Summer as a 20 year old is extremely different to summer as a child, hence the distinction between childhood, and adulthood. When I was a kid, summer usually involved camping trips, running barefoot on concrete at the outdoor water-park, spending hours at the playground, and eating tons of watermelon. Because of my childhood, the sound of sprinklers, lawn mowers, and indoor fans and the smell of sunscreen and mosquito spray will forever remind me of the summertime. While some of these activities have remained a part of my summer routine, I can definitely say that “growing up” has changed a lot of things.
Now that it is July, the heart of summertime, I hear a nagging voice in the back of my mind saying, “Don’t forget to put your alarm on to get up for work on time. Don’t forget about that book you wanted to read. Remember that you have a meeting on this day at this time. Don’t forget to book time off for this event. Your days of freedom are numbered Niabi. Accomplish something. Don’t waste today.” As a kid, school was almost just as fun as summer break, so I never had a reason to look forward to the summer as much as I do now. Today, my summers hold an immense amount of pre-planned potential, where I have a list of things I want to accomplish, places I want to see, and friends I want to catch-up with.
As a twenty year old, my summers have turned into a 4-month period where I dedicate my time to doing the things that I put off during the school year. These involve travelling (usually not very far because I am pretty much broke by the time school is done), working more, meeting up with friends who I’ve tried to meet up with during the term but didn’t because all of my free time (if I was lucky enough to have any) was dedicated to napping and reading books for pleasure (instead of stuffing my brain with informative text that sometimes went in one ear and out the other).
While summer as an “adult” may sound loaded with responsibilities and obligations, the sense of freedom that now comes with the summertime is both liberating and exhilarating. My plans and decisions become my own, especially when I am away from home, and this is scary and exciting in itself; scary because I know that I am the sole individual responsible for my actions, and exciting because I have the freedom to do whatever I want to do. I can finally afford that road trip with my friends, or enjoy VIP passes to that concert I have been dying to go to. I can dedicate my time to interests I wanted to pursue back when circumstances wouldn’t allow me to. Most importantly, I can focus on my relationships with the people I care about, and can dedicate time to nurturing and strengthening these bonds.
I got my license just last December, so this is my first July as a driver. That in itself is a huge rite of passage into adulthood, and it has completely changed the way I experience summer. Now, I can get to places in 15 minutes instead of an hour. Now, I have to budget my spending for gas money, and make sure that I get enough sleep if I plan on driving the next day. During the school year, I started losing interest in reading, and it got to the point where seeing any large amount of text made me feel sleepy. But summer came around and I was able to take time away from textbooks. I started taking salsa lessons, something that I have always wanted to do, started meeting up with old friends, and enjoying the outdoors. Eventually, I had given my mind enough rest and variety to feel like picking up a book again. And this time it was Nicholas Sparks instead of Shakespeare (because let’s face it, English major or not, not everyone has the skills to read Shakespeare for pleasure).
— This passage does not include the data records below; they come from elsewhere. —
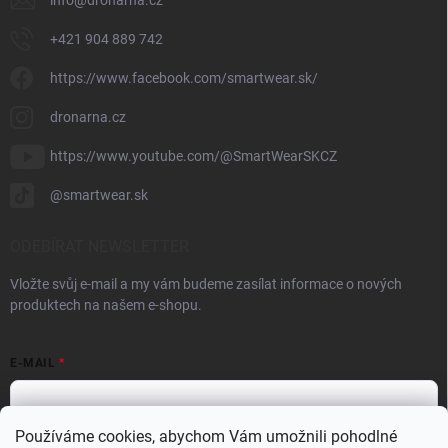
info
@
dronarna.cz
+421 904 889 742
https://www.facebook.com/smartwear.sk/
dronarna.cz
https://www.youtube.com/@SmartWearSKCZ
@smartwear.sk
ODEBÍRAT NEWSLETTER
Vložte svůj e-mail a my vám budeme zasílat informace o nových
produktech na našem e-shopu.
E-MAIL
Používáme cookies, abychom Vám umožnili pohodlné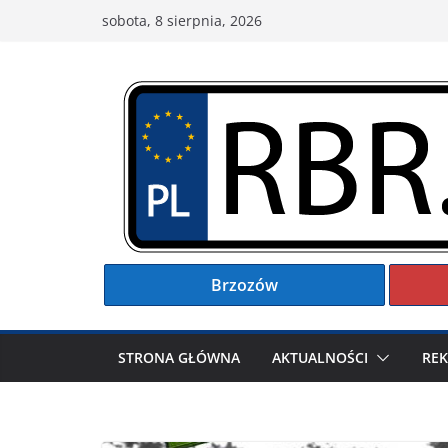
Przejdź
sobota, 8 sierpnia, 2026
do
treści
Brzozów
STRONA GŁÓWNA
AKTUALNOŚCI
RE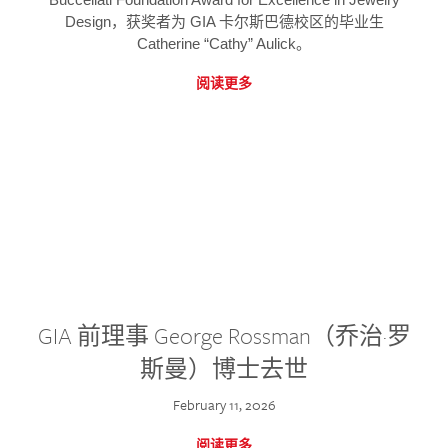
Design，获奖者为 GIA 卡尔斯巴德校区的毕业生
Catherine “Cathy” Aulick。
阅读更多
GIA 前理事 George Rossman（乔治·罗
斯曼）博士去世
February 11, 2026
阅读更多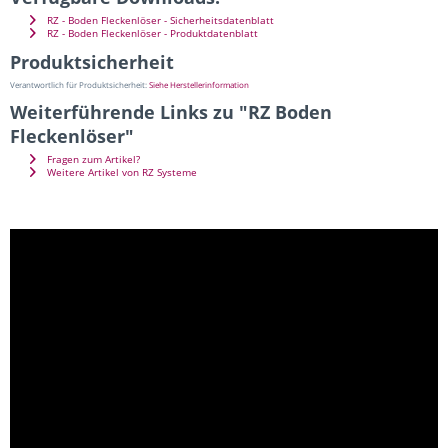
RZ - Boden Fleckenlöser - Sicherheitsdatenblatt
RZ - Boden Fleckenlöser - Produktdatenblatt
Produktsicherheit
Verantwortlich für Produktsicherheit:
Siehe Herstellerinformation
Weiterführende Links zu "RZ Boden
Fleckenlöser"
Fragen zum Artikel?
Weitere Artikel von RZ Systeme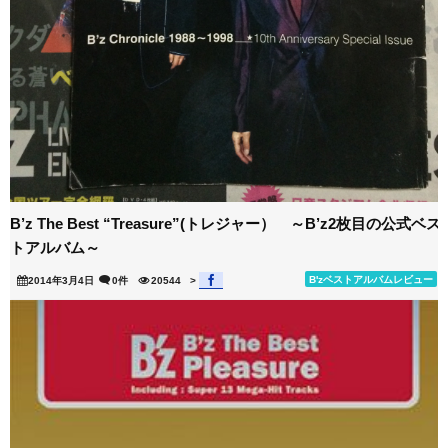
B’z The Best “Treasure”(トレジャー） ～B’z2枚目の公式ベス
トアルバム～
B'zベストアルバムレビュー
2014年3月4日
0件
20544
>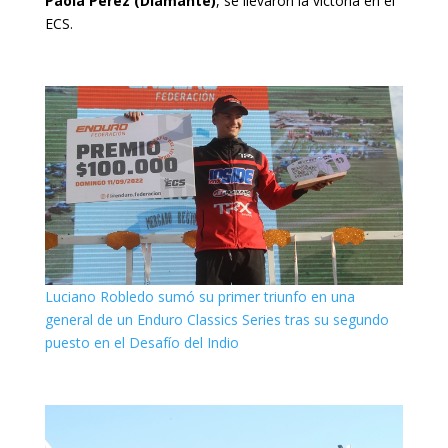
Paola Perez (Diamante)
, se llevaron la victoria en el
ECS.
Luciano Robledo sumó su primer triunfo en una
general de un Enduro Classics Series tras su segundo
puesto en el Desafío del Indio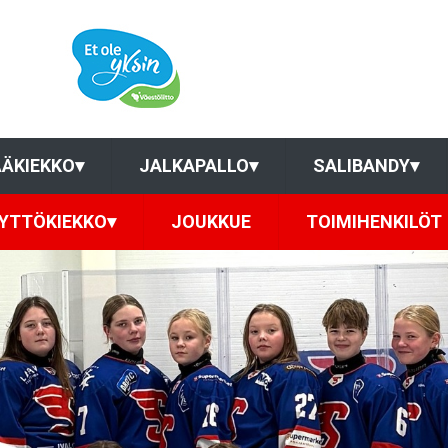
ÄKIEKKO
▾
JALKAPALLO
▾
SALIBANDY
▾
YTTÖKIEKKO
▾
JOUKKUE
TOIMIHENKILÖT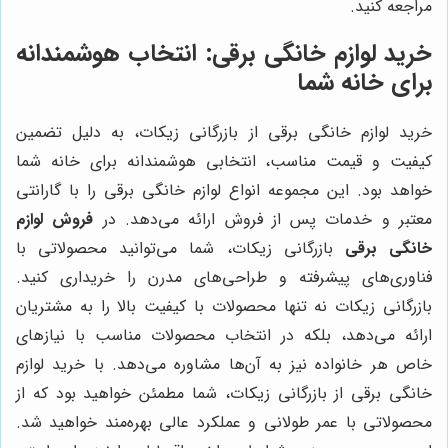
مراجعه کنید.
خرید لوازم خانگی برقی: انتخاب هوشمندانه
برای خانه شما
خرید لوازم خانگی برقی از بازرگانی زیکات، به دلیل تضمین
کیفیت و قیمت مناسب، انتخابی هوشمندانه برای خانه شما
خواهد بود. این مجموعه انواع لوازم خانگی برقی را با گارانتی
معتبر و خدمات پس از فروش ارائه می‌دهد. در
فروش لوازم
خانگی برقی
بازرگانی زیکات، شما می‌توانید محصولاتی با
فناوری‌های پیشرفته و طراحی‌های مدرن را خریداری کنید.
بازرگانی زیکات نه تنها محصولات با کیفیت بالا را به مشتریان
ارائه می‌دهد، بلکه در انتخاب محصولات مناسب با نیازهای
خاص هر خانواده نیز به آن‌ها مشاوره می‌دهد. با خرید لوازم
خانگی برقی از بازرگانی زیکات، شما مطمئن خواهید بود که از
محصولاتی با عمر طولانی و عملکرد عالی بهره‌مند خواهید شد.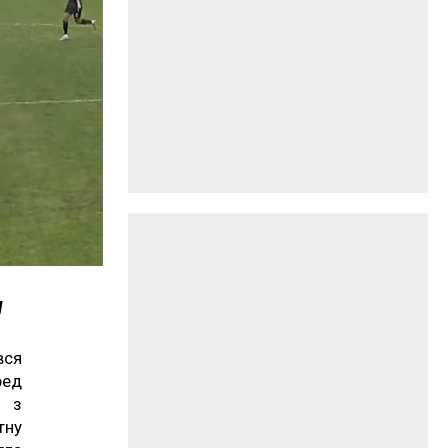
и
вся
ред
» з
тну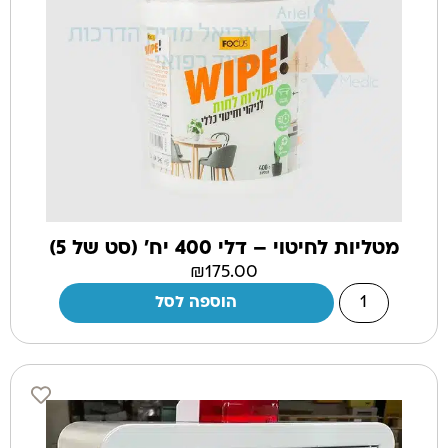
מטליות לחיטוי – דלי 400 יח' (סט של 5)
₪
175.00
הוספה לסל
Now, I am much more aware of the passage of time than when I was a child. I notice when the first leaf turns yellow, I am more aware of what is happening in the world, and am more conscious of the increasing number of grey hairs on my mom’s head. Just a few days ago I sat back and asked myself, “Whoa. Am I actually paying a bill right now?” When you really think about it, it can be quite mind blowing to see how much time goes by and how many things change without your noticing. Noticing change reminds me that my life is constantly evolving, and that it is important that I dedicate my time to making the most of it. I guess what I am trying to say is that while being aware of change can make me feel nostalgic (whether I focus on the summertime or not), it is also teaching me to embrace the fact that everything is always changing. And looking back has made me realize that change has almost always has been for the better.
Niabi is a fourth year BA student double majoring in English and Spanish. She’s a relentless optimist, hazardously curious, and loves a good laugh (her friends would say that she has a juvenile sense of humor). When not jamming out to Reggaeton, you can find her trying to cuddle every dog she sees, or serving herself “eyes-are-to-big-for-your-stomach” helpings.